Invited Lecture

Prof. Keh-Jian Shou

National Chung-Hsing University, Chinese Taipei
Vice President Asia of ISSMGE
General
On The Landslide Susceptibility And Resilience With Impact Of Climate Change

Biography

Keh-Jian (Albert) Shou is now VP Asia, ISSMGE, Chairman of ISTT, and Distinguished Professor of Department of Civil Engineering, National Chung-Hsing University, Taiwan. His research interests include rock mechanics/engineering, engineering geology, and trenchless technologies. He has published more than 200 papers on these topics and is now the editor of Tunnelling and Underground Space Technology (incorporating Trenchless Technology Research), and the associate editor of the ASCE Journal of Pipeline Systems Engineering and Practice. He get his Ph.D. degree (Civil Engineering) from University of Minnesota, U.S.A. in 1993.

His experience includes:

  1. Senior Principal Engineer, Shannon & Wilson, Seatlle, USA (2008/2~2008/9),
  2. Visiting Professor, TTC, Louisiana Technical University, USA (2006/1~2006/2),
  3. Visiting Professor, RCUSS, Kobe University, Japan (2003/10~2004/3),
  4. Research Engineer, CSIR/Miningtek, South Africa (1998/2~1999/1),
  5. Geotechnical Engineer, National Expressway Engineering Bureau, Taiwan (1993-1994)
Abstract

On The Landslide Susceptibility And Resilience With Impact Of Climate Change

Due to the impact of climate change, the increasing frequency of extreme rainfall events, with concentrated rainfalls, commonly cause landslide hazard in the mountain areas of Taiwan.

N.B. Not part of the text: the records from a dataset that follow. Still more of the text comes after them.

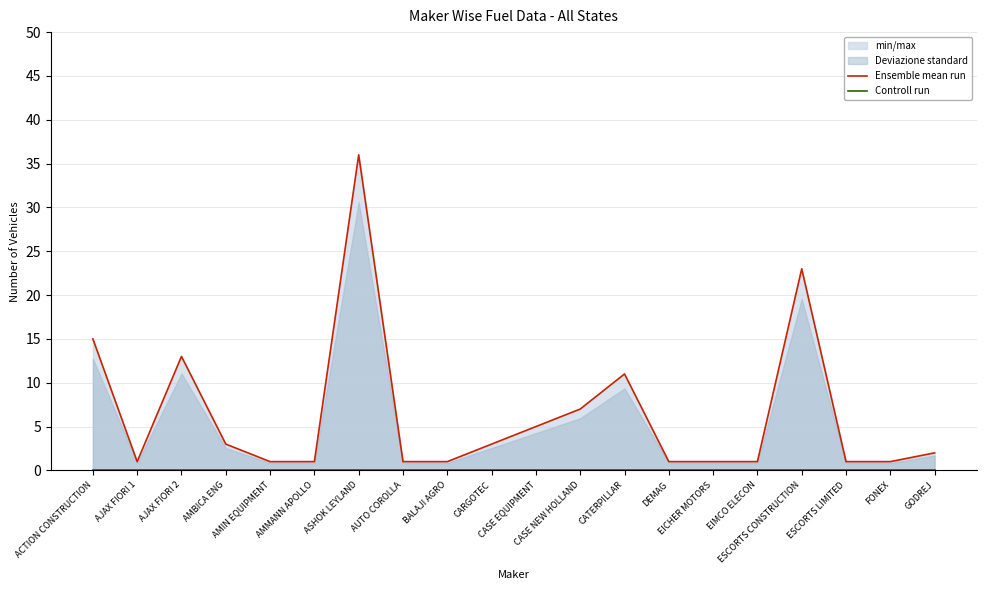

Between ACTION CONSTRUCTION and ESCORTS LIMITED, which is larger?

ACTION CONSTRUCTION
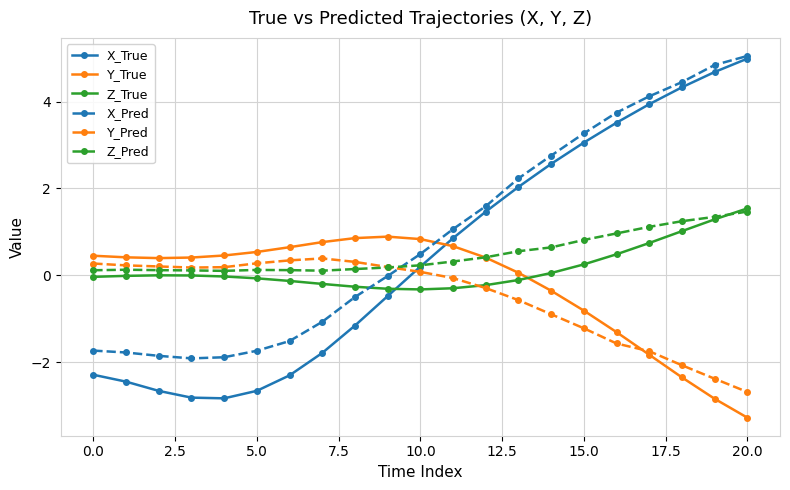

Which series has the largest total across all categories?

X_Pred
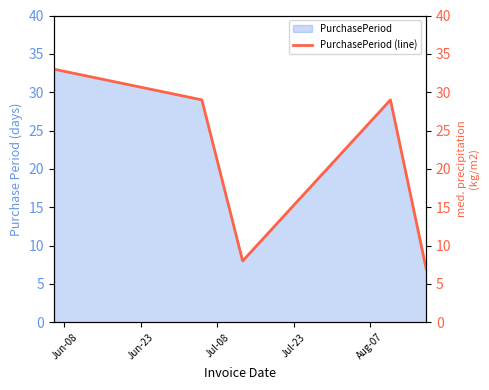

How many points are lower than both their immediate neighbors (excluding endpoints)?

1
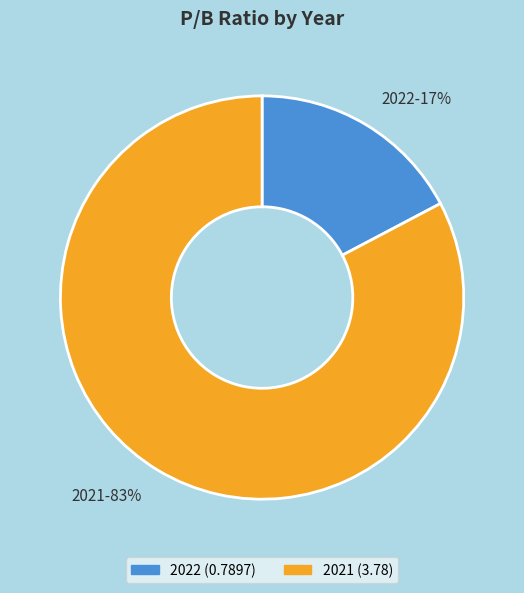

Is 2021 the majority of the pie?

Yes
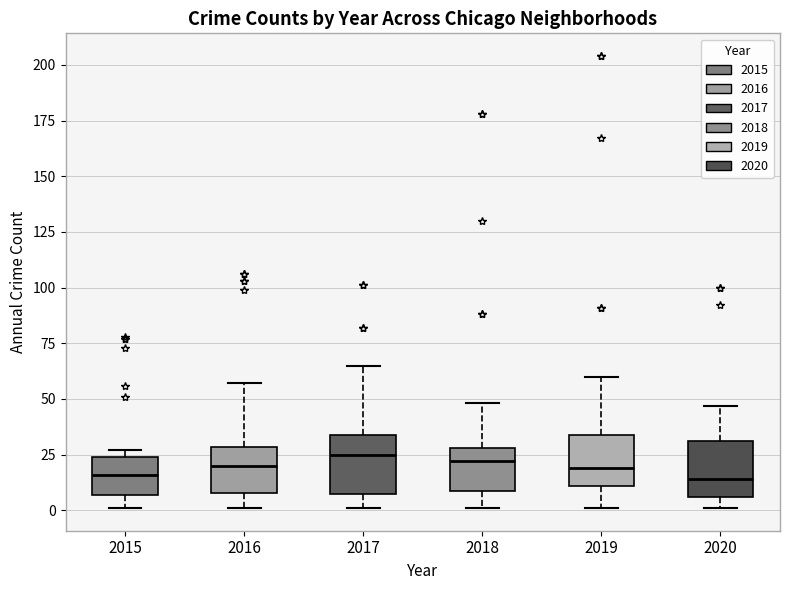

Reading left to right, transcribe this box plot: for each box, give where its median line is, the range the box spans, and where its two whiskers end, as read against the y-axis. The values are not printed on the chart, so give them approximately, as read against the axis.

2015: median 15, box 5 to 25, whiskers 0 to 25 (just above the box's upper edge)
2016: median 20, box 10 to 30, whiskers 0 to 55
2017: median 25, box 10 to 35, whiskers 0 to 65
2018: median 20, box 10 to 30, whiskers 0 to 50
2019: median 20, box 10 to 35, whiskers 0 to 60
2020: median 15, box 5 to 30, whiskers 0 to 45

Although the extraordinary rainfall behavior is critical for the geohazard, it is significantly affected by the factors such as topography, the route of typhoon, etc. Therefore, there are uncertainties for the predicted rainfall as well as the landslide susceptibilities.

This study employs rainfall frequency analysis together with the atmospheric general circulation model (AGCM) downscaling estimation to understand the temporal rainfall trends, distributions, and intensities in the adopted study area in Central Taiwan. The uncertainties within the rainfall prediction was investigated before applied to the landslide susceptibility analysis. The catchments in Taiwan, including Tachia River, Wu River, and Chuoshui River, were adopted as the study area. With the consideration of climate change, the landslide hazard was assessed by logistic regression methods and supporting vector machines methods. Then the landslide hazard resilience of the villages in the study area was further analyzed. The results of predictive analysis can be applied for risk prevention and management in the study area.